* _Exercise description_
Reproduce everything from the line containing "common name: Bohemian waxwing" down to the line containing "genus: Titanio", both included. Substitute "division" for "phylum" and change nothing else.

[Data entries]
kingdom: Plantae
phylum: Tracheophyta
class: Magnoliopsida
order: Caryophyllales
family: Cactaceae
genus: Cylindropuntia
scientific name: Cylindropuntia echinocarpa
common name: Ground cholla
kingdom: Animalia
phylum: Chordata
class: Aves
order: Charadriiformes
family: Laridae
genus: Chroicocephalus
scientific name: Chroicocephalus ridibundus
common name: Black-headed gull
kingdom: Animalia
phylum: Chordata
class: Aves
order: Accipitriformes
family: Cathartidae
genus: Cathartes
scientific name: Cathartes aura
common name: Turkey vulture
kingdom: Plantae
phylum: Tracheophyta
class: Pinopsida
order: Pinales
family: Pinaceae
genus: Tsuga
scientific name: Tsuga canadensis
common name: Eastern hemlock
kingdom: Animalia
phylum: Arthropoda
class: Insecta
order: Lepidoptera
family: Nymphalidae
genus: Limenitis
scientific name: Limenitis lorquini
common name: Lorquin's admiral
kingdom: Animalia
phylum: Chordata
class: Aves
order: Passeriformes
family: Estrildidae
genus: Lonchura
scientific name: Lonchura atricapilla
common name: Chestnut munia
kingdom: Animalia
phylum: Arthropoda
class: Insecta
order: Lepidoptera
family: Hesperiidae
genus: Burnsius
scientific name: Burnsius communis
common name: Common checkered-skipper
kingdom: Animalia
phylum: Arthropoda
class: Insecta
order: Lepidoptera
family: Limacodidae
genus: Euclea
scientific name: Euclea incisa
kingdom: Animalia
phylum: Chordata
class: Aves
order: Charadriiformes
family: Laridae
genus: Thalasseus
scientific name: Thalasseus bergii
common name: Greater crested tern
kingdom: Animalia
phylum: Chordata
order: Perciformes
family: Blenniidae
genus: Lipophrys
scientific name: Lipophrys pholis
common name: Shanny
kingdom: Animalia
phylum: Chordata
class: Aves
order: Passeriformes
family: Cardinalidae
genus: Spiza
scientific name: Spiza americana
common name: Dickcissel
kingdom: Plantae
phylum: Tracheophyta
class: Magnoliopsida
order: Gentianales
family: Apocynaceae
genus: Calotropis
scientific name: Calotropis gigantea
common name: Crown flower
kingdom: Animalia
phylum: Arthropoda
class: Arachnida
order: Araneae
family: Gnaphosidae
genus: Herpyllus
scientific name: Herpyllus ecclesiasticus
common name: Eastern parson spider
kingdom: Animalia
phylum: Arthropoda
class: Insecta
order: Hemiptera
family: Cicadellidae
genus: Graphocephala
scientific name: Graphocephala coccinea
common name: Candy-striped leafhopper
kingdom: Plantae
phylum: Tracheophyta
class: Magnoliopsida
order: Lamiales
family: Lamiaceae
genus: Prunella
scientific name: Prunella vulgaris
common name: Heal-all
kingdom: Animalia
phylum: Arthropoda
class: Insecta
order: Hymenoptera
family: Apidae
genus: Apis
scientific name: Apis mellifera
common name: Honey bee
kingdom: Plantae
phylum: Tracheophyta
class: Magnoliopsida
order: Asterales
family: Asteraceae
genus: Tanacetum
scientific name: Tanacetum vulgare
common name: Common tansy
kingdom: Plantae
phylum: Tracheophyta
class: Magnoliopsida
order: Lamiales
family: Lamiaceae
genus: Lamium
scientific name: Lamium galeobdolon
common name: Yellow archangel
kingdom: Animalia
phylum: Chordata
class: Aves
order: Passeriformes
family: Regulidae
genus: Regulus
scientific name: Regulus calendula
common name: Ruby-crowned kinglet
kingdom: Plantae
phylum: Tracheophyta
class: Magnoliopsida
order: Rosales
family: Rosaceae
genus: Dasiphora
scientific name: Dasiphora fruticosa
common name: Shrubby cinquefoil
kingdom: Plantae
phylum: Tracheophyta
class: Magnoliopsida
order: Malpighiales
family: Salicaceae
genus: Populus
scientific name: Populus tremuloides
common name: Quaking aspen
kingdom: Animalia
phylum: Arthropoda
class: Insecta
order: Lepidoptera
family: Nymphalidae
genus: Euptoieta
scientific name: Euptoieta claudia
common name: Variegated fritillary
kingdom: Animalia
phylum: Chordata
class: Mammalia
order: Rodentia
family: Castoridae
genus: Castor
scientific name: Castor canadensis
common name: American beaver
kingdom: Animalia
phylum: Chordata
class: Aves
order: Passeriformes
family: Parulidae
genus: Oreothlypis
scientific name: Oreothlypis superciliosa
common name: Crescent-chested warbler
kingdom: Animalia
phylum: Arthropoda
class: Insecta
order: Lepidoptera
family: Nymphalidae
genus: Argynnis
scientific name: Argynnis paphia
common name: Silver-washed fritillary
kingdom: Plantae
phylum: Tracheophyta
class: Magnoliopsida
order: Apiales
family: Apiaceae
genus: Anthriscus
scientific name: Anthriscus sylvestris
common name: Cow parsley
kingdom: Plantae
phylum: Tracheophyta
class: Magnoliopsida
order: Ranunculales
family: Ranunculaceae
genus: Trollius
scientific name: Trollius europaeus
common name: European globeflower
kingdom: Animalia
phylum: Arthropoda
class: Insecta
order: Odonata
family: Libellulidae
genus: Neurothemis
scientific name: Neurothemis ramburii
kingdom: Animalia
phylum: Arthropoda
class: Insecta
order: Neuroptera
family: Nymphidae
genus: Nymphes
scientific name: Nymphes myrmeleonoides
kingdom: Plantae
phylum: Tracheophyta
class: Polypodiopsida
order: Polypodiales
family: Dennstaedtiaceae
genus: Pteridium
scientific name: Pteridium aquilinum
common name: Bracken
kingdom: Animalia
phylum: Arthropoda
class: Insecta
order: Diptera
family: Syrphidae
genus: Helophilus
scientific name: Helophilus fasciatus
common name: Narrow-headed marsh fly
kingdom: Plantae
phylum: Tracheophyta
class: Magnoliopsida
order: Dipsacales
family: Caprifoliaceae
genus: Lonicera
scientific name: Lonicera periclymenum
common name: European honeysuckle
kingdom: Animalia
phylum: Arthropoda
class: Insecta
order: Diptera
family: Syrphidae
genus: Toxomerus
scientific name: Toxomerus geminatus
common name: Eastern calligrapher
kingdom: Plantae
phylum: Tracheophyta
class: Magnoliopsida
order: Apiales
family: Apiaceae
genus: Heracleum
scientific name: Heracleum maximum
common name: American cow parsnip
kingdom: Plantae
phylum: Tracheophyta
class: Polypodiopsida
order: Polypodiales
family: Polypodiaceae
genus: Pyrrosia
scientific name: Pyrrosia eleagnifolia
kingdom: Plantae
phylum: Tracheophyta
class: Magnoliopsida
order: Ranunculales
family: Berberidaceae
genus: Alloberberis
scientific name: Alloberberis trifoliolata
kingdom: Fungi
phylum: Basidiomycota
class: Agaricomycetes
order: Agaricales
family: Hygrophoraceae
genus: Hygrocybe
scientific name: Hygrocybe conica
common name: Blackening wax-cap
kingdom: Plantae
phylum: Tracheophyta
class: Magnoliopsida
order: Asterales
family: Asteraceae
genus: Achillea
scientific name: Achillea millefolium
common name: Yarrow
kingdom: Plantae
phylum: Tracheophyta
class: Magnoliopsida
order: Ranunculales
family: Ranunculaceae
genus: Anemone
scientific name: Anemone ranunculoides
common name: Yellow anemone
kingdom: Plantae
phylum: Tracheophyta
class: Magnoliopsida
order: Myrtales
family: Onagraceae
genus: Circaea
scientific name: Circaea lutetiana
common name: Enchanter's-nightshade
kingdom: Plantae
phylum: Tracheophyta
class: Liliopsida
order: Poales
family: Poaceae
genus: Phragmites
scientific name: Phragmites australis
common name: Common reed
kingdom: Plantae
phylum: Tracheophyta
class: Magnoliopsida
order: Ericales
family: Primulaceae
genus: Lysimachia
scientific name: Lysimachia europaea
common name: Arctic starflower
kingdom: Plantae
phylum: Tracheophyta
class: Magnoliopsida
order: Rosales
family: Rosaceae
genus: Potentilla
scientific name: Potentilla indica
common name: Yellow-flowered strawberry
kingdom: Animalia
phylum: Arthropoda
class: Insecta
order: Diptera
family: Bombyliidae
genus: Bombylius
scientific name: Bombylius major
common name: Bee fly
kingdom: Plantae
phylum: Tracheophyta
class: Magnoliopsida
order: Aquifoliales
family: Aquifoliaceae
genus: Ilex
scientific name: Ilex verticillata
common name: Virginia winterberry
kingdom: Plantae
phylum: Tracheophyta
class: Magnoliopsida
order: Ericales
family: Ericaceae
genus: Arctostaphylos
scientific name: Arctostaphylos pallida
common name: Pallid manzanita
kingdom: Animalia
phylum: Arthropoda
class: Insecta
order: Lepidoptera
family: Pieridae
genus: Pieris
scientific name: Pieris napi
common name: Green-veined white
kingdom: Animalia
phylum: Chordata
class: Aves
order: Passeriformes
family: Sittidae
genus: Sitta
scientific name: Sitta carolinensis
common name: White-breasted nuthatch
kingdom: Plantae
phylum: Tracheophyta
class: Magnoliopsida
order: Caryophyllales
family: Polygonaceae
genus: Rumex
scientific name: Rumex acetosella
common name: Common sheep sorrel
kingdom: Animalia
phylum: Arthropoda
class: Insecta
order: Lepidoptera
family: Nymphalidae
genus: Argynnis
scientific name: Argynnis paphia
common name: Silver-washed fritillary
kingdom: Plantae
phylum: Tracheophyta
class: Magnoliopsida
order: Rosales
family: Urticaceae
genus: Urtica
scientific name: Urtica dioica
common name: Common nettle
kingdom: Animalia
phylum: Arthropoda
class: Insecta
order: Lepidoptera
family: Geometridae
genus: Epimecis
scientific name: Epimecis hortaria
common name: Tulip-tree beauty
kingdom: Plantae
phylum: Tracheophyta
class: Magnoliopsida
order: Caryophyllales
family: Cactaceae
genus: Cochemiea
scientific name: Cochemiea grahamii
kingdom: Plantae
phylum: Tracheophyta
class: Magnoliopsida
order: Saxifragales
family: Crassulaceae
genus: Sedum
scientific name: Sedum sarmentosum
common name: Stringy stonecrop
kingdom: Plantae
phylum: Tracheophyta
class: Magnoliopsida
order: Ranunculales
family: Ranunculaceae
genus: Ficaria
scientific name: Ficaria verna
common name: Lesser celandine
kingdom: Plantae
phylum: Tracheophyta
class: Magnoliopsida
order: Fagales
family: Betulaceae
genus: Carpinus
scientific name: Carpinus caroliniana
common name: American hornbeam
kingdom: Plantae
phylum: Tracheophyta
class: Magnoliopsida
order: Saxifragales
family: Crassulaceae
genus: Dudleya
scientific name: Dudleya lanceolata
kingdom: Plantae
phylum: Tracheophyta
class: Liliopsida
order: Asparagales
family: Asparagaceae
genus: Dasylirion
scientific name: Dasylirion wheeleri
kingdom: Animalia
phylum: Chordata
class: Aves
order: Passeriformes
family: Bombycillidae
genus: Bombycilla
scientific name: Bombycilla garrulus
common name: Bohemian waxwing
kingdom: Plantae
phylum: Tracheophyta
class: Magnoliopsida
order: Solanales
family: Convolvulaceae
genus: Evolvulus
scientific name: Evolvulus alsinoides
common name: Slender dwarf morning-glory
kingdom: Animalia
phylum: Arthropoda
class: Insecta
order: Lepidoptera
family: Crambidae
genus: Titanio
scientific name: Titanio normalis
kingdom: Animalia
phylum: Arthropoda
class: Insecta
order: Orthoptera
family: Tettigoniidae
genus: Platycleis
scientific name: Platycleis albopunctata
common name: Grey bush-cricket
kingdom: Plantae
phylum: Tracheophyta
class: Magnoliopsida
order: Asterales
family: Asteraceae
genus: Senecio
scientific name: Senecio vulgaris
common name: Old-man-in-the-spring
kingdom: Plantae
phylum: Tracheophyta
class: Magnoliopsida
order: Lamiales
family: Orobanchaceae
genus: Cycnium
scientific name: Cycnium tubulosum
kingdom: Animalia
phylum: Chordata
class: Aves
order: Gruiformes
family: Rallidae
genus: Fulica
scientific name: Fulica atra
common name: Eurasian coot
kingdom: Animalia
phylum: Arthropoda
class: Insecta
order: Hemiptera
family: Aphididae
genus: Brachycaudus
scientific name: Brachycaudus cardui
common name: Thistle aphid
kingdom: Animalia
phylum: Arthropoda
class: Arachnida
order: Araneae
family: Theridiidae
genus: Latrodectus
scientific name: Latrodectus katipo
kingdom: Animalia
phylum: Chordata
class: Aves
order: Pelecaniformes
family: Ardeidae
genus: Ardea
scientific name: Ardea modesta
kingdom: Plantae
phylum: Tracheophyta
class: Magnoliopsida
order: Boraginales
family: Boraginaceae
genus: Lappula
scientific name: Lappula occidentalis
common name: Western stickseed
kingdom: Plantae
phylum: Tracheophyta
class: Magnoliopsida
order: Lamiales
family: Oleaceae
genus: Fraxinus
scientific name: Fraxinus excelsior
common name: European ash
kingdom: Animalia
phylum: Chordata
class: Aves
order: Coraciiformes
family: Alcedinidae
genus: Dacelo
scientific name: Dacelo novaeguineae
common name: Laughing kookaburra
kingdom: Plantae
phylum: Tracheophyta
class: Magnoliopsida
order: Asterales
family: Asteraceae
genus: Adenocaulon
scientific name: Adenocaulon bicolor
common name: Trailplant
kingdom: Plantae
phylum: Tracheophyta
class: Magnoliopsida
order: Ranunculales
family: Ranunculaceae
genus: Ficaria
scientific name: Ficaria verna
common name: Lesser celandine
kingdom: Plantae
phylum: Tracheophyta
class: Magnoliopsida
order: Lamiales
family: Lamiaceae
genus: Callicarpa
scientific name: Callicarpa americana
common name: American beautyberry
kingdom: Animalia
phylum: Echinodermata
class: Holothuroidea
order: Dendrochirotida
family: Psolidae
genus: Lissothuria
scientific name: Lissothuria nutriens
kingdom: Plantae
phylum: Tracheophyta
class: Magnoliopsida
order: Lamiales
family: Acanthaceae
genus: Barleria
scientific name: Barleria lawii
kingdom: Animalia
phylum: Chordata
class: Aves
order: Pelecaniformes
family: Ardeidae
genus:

* _Task response_
common name: Bohemian waxwing
kingdom: Plantae
division: Tracheophyta
class: Magnoliopsida
order: Solanales
family: Convolvulaceae
genus: Evolvulus
scientific name: Evolvulus alsinoides
common name: Slender dwarf morning-glory
kingdom: Animalia
division: Arthropoda
class: Insecta
order: Lepidoptera
family: Crambidae
genus: Titanio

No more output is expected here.